» **Task objective**: What lines in the records below include the word "zprávy"? Return each one.
======== Information shown
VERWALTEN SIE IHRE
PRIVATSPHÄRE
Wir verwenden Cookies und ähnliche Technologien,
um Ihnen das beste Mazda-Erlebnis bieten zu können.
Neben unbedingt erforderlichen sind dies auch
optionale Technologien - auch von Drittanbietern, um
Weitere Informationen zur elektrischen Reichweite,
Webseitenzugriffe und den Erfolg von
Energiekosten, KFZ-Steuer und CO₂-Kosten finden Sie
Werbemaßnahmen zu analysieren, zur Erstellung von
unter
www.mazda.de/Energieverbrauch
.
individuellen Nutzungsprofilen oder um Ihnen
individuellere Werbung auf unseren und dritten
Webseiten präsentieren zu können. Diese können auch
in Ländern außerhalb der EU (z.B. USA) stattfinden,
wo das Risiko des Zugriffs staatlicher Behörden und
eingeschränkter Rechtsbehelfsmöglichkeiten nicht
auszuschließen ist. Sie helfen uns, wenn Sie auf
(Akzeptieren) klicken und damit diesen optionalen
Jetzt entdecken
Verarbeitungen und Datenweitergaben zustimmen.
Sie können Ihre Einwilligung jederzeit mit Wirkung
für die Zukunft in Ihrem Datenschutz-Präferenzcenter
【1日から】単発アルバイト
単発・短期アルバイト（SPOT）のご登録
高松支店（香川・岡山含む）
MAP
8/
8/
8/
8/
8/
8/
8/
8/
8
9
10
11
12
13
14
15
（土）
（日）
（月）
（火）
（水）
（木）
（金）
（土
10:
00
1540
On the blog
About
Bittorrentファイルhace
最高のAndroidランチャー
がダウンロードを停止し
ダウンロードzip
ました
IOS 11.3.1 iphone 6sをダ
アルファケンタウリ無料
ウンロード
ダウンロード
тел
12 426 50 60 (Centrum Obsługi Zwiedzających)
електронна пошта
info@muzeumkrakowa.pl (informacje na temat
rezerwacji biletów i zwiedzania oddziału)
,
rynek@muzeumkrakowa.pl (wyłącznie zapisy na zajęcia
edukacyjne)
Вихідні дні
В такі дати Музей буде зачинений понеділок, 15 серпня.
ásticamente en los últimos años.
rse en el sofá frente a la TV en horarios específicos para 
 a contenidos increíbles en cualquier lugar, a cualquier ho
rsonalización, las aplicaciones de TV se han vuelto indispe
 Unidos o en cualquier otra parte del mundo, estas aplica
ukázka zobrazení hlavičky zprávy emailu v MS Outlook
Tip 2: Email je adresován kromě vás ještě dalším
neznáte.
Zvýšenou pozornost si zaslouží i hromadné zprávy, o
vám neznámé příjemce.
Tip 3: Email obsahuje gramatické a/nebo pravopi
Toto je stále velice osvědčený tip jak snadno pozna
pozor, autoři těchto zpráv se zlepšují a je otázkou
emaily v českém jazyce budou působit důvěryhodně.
================
» **Expected answer**:
ukázka zobrazení hlavičky zprávy emailu v MS Outlook
Zvýšenou pozornost si zaslouží i hromadné zprávy, o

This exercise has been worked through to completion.